Keputusan pemerintah untuk mengimpor garam dari Australia dipandang kalangan industri sebagai sesuatu yang wajar lantaran adanya ketimpangan antara produksi dan konsumsi garam nasional.
Sekjen Asosiasi Industri Pengguna Garam Indonesia, Cucu Sutara, mengatakan produksi garam nasional pada 2016 hanya mencapai 144.000 ton dari kebutuhan sebanyak 4,1 juta ton. Adapun dari kebutuhan 4,1 juta ton, 780.000 ton untuk konsumsi publik, sedangkan sisanya untuk keperluan industri.

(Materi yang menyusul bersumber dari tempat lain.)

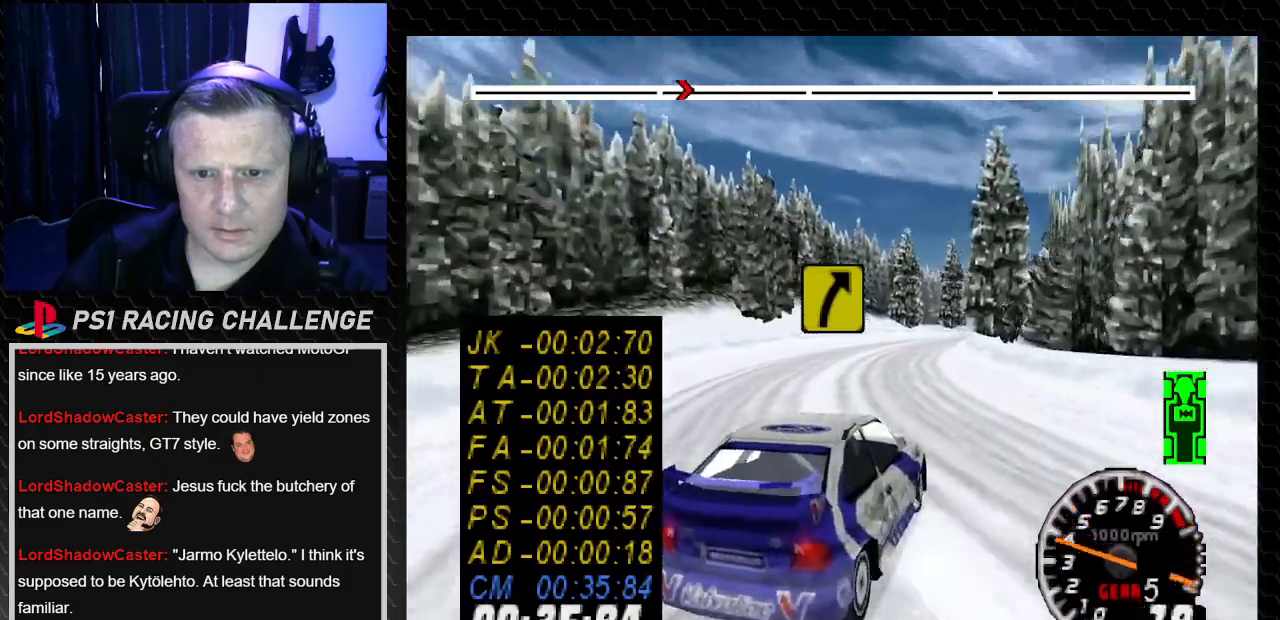
{"buttons": ["TRIANGLE"], "left_stick": "center", "right_stick": "up", "events": [[133, "DPAD_LEFT", "up"], [133, "left_stick", "center"]]}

Jika cuaca mendukung, produksi garam Indonesia bisa mencapai 1,9 juta ton per tahun.
Apa penyebab produksi garam nasional minim?
Faktor cuaca adalah penyebab utama produksi garam nasional begitu minim selama setahun terakhir, menurut Sekjen Asosiasi Industri Pengguna Garam Indonesia, Cucu Sutara.
"Hujan terus-menerus karena La Nina menghambat produksi," ujar Cucu.
Selain cuaca, hal lainnya yang membuat jumlah produksi garam di Indonesia relatif sedikit ialah proses pembuatan garam secara tradisional.
"Kita masih mengandalkan matahari dan masih memakai alat sederhana, yaitu pengeruk kayu dan kincir angin. Jangankan bicara kualitas, bicara peningkatan kapasitas juga sulit," tambahnya.
Dia mencontohkan bahwa satu hektare tambak hanya bisa menghasilkan 70 ton garam. "Itu pun dengan cuaca bagus, apalagi sekarang cuacanya tidak bagus."
Bukankah Indonesia negara maritim sehingga garam berlimpah?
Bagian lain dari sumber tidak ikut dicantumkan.